Perhaps the FCC appears is less concerned with national security so much as economic protectionism. The agency’s factsheet reads: “Additionally, the determination noted that reliance on such devices unacceptably undermines the US drone industrial base.” Again, emphasis mine. The focus on the industrial base echoes Trump’s predictions that semiconductor chips and even entire iPhones will be made in the US. Experts say his dream of repatriating manufacturing is far off.

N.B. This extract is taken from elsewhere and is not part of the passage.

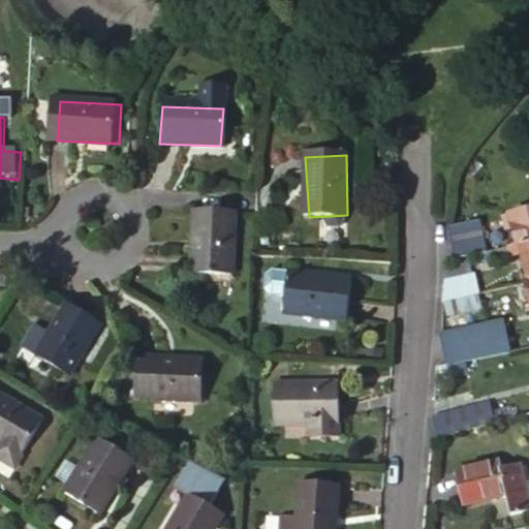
[(508,227),(512,247),(526,244),(528,243),(528,211),(519,214),(519,224),(508,227)]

The largest drone manufacturer in the world, DJI, said in response: “Concerns about DJI’s data security have not been grounded in evidence and instead reflect protectionism, contrary to the principles of an open market.” The company is based in Shenzhen in China and is ergo affected by the order.

If this sounds familiar, TikTok was subject to a similar order, forced to sell to a US owner or face a total prohibition on the grounds of a potential national security threat. The company challenged the ban-or-divest burden all the way to the supreme court.

The fight did not reveal the evidence that underpinned the government’s fears. Throughout the legal fight, US government lawyers demanded to keep the rationale for Congress’s national security fears hidden from the public and even concealed from TikTok’s own defense counsel. The supreme court ultimately arrived at its decision upholding the ban-or-divest bill without considering classified material.

The US reached a deal in December for TikTok to partially be sold to business software giant Oracle.

DJI has not said whether it will challenge the FCC’s ban in court.